Model Overview
TMLR-Group-HF/GT-Qwen3-4B-Base-MATH is a 4 billion parameter Qwen3-Base model developed by TMLR-Group-HF, specifically fine-tuned for mathematical reasoning. This model utilizes the Ground Truth (GRPO) method and is trained on a dedicated MATH dataset, as detailed in the research paper "Co-rewarding: Stable Self-supervised RL for Eliciting Reasoning in Large Language Models".
Key Capabilities
- Enhanced Mathematical Reasoning: Optimized for solving mathematical problems through specialized training.
- Co-rewarding Framework: Incorporates a novel self-supervised reinforcement learning (RL) framework designed to improve training stability and elicit reasoning in LLMs.
- Stable Self-supervised Learning: Addresses common issues like scaling dilemmas and training collapse found in other self-rewarding methods.

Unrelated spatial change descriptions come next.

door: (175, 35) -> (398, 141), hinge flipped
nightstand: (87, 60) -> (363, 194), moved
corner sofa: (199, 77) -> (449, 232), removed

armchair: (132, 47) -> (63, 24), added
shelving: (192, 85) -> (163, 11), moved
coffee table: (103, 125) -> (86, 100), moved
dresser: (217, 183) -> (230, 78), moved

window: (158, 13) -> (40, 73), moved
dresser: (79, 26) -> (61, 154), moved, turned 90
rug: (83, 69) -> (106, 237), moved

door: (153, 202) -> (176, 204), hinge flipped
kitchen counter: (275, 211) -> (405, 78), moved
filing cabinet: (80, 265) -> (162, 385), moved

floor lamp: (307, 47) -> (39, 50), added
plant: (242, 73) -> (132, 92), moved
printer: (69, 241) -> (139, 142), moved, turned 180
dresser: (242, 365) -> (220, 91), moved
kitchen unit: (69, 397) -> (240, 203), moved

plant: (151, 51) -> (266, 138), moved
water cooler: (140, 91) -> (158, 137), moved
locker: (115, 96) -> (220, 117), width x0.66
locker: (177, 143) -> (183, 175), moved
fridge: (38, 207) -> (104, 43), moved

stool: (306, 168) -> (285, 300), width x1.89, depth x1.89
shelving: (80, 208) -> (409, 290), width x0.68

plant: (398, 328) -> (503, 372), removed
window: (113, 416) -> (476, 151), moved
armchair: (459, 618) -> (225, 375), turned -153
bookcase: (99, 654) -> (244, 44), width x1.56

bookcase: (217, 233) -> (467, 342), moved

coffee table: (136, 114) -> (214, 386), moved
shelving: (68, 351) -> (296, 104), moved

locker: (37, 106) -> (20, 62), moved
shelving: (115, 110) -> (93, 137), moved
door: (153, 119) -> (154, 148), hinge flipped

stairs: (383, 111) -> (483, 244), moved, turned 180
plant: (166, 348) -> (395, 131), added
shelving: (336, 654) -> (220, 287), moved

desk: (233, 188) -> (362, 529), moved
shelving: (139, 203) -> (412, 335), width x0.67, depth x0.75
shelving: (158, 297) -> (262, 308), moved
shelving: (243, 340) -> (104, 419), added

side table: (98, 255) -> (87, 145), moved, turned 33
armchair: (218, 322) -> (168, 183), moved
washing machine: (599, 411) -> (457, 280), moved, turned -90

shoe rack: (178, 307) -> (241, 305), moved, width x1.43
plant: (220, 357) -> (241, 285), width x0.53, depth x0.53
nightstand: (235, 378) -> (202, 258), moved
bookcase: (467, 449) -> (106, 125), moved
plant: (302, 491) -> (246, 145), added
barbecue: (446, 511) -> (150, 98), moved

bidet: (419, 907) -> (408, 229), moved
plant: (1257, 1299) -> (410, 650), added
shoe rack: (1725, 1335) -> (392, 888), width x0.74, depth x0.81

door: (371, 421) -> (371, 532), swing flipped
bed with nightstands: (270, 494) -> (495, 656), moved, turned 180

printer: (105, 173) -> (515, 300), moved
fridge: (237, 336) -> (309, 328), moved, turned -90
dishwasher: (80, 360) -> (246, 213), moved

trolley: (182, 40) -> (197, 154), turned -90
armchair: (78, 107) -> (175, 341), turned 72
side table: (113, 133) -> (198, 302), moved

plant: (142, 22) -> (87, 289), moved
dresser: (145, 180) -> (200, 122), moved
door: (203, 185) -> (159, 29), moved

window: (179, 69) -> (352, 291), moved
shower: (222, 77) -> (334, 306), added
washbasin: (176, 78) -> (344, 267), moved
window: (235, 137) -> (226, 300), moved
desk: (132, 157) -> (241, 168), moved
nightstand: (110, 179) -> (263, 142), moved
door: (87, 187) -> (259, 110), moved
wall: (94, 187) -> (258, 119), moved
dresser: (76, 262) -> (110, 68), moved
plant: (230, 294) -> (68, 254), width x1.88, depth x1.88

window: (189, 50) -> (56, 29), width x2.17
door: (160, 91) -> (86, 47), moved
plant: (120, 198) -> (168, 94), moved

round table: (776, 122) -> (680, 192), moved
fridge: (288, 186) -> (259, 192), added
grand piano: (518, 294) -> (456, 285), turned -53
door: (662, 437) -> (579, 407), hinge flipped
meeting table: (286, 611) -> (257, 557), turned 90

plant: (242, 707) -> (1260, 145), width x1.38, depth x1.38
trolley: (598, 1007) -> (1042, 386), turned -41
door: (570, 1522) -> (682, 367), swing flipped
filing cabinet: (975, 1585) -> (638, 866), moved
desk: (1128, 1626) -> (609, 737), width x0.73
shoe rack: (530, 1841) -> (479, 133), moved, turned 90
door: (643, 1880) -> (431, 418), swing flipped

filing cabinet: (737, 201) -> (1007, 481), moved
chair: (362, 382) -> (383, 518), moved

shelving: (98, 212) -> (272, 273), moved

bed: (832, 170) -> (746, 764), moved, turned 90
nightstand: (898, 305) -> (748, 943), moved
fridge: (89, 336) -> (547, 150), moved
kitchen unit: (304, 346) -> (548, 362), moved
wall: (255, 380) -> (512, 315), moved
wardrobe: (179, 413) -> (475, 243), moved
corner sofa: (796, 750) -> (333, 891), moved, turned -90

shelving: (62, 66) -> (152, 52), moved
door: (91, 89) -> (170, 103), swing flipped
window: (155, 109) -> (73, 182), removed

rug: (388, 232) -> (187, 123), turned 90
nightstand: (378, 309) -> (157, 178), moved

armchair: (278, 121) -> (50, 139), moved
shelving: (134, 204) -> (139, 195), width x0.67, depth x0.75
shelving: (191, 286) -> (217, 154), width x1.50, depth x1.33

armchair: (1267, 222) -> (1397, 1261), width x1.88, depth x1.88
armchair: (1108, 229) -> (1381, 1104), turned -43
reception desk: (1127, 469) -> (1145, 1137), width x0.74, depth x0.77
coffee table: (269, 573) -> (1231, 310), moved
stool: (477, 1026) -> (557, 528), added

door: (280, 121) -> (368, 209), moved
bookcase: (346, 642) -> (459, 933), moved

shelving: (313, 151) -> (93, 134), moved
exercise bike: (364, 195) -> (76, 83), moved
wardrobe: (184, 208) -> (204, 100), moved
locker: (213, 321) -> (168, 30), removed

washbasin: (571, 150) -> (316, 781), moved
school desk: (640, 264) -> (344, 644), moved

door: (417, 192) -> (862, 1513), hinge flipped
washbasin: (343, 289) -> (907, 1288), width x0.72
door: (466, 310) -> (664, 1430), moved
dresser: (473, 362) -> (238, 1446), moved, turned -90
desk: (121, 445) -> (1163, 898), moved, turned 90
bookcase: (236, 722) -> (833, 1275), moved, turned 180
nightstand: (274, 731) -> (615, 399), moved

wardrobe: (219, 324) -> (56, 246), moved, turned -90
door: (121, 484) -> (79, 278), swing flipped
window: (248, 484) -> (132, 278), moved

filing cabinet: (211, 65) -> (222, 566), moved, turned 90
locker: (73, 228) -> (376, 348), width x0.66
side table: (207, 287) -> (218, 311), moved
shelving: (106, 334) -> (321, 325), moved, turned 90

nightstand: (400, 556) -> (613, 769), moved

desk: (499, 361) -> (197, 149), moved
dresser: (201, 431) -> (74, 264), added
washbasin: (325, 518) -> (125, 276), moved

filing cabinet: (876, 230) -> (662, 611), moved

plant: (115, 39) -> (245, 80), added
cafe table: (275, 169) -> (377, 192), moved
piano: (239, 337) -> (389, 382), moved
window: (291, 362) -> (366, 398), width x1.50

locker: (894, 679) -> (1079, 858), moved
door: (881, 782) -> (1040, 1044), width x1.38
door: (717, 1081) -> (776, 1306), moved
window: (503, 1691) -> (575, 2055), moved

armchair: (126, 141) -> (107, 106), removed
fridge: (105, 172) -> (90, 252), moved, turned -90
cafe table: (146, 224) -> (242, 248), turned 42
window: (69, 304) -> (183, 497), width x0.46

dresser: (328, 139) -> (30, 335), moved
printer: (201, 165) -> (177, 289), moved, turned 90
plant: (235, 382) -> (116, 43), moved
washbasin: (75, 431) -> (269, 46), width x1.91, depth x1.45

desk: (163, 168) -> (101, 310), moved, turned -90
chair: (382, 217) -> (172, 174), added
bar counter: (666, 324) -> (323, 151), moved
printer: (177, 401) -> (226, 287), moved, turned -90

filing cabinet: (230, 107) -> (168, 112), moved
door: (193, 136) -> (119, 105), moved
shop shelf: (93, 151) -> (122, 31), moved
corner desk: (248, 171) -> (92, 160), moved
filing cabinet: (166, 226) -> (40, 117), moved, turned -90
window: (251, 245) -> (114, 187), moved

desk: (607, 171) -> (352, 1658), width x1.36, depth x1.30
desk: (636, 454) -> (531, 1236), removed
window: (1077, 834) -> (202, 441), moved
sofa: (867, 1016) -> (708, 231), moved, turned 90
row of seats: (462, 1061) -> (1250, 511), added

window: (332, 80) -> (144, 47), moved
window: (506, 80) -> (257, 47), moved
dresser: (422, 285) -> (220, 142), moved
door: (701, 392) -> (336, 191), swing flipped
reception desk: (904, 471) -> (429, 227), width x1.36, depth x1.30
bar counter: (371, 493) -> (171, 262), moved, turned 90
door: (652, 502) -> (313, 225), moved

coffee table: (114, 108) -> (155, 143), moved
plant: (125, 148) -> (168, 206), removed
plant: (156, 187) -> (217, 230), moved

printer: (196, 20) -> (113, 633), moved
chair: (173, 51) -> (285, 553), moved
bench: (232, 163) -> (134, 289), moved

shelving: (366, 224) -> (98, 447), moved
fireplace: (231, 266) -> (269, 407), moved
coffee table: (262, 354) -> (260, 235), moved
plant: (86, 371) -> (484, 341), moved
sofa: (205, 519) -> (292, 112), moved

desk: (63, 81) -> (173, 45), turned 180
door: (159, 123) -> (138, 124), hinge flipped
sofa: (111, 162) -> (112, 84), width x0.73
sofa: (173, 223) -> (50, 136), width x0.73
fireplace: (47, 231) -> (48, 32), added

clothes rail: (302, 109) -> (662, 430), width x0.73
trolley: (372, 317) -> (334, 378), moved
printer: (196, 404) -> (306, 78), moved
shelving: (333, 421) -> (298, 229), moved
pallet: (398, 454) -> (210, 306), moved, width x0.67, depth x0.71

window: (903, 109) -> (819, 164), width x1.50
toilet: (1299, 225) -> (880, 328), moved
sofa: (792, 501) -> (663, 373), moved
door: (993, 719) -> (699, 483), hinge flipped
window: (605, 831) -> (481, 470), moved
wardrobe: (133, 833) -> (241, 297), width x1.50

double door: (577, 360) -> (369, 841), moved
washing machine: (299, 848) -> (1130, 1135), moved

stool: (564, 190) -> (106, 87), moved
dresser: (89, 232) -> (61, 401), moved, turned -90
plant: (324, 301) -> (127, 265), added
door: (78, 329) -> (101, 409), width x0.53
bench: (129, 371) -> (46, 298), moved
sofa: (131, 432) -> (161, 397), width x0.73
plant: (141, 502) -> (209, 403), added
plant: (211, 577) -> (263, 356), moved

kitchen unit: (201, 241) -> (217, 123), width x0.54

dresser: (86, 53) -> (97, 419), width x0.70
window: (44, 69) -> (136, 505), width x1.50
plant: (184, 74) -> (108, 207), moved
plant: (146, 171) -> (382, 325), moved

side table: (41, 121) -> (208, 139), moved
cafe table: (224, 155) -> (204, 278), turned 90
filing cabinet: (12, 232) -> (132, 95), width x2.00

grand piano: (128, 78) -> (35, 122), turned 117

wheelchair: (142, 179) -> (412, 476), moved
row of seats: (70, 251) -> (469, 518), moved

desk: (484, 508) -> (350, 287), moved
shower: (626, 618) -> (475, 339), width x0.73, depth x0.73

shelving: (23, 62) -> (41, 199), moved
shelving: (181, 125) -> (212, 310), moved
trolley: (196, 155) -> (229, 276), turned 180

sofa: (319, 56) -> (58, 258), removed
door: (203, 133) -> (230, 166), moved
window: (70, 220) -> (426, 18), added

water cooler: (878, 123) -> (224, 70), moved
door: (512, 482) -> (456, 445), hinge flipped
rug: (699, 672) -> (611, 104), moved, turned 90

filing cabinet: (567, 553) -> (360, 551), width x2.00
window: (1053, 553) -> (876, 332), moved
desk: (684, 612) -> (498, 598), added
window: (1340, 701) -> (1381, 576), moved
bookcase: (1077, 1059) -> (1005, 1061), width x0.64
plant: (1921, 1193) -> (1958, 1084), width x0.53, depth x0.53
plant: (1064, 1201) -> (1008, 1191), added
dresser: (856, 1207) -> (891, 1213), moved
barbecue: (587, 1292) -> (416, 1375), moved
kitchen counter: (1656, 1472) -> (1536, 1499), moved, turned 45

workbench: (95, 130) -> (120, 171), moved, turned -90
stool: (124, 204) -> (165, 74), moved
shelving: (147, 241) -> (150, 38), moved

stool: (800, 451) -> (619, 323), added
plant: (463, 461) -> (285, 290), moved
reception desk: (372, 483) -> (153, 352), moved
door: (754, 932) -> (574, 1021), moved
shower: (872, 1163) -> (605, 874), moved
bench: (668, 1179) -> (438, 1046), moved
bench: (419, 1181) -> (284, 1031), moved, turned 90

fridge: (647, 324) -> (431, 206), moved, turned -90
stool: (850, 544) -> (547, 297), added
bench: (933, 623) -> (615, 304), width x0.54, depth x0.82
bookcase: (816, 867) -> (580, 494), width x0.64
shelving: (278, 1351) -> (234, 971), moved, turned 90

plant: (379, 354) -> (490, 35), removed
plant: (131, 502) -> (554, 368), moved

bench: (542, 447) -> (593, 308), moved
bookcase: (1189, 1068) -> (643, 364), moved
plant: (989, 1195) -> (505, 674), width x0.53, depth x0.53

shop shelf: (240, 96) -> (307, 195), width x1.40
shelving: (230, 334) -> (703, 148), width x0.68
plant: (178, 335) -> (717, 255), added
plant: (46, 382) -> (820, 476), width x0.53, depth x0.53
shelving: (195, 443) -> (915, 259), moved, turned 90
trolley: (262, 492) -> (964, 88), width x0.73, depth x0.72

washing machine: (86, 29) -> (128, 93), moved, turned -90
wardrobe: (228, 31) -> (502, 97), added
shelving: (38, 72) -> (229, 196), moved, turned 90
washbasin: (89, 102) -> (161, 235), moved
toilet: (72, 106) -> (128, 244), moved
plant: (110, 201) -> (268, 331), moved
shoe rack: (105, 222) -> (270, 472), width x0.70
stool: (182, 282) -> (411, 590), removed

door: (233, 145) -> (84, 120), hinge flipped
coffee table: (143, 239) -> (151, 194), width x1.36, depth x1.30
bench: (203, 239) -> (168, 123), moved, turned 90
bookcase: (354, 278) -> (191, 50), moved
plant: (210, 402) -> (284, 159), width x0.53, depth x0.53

- Two Instantiations: The Co-rewarding framework is implemented via Co-rewarding-I (data-side, using contrastive agreement) and Co-rewarding-II (model-side, using self-distillation with a slowly-updated reference teacher).
Good For
- Mathematical Problem Solving: Ideal for applications requiring strong mathematical reasoning abilities.
- Research in RL for LLMs: Serves as a practical example of the Co-rewarding framework for stable self-supervised learning.
- Benchmarking Reasoning Tasks: Can be used to evaluate and compare performance on complex reasoning benchmarks.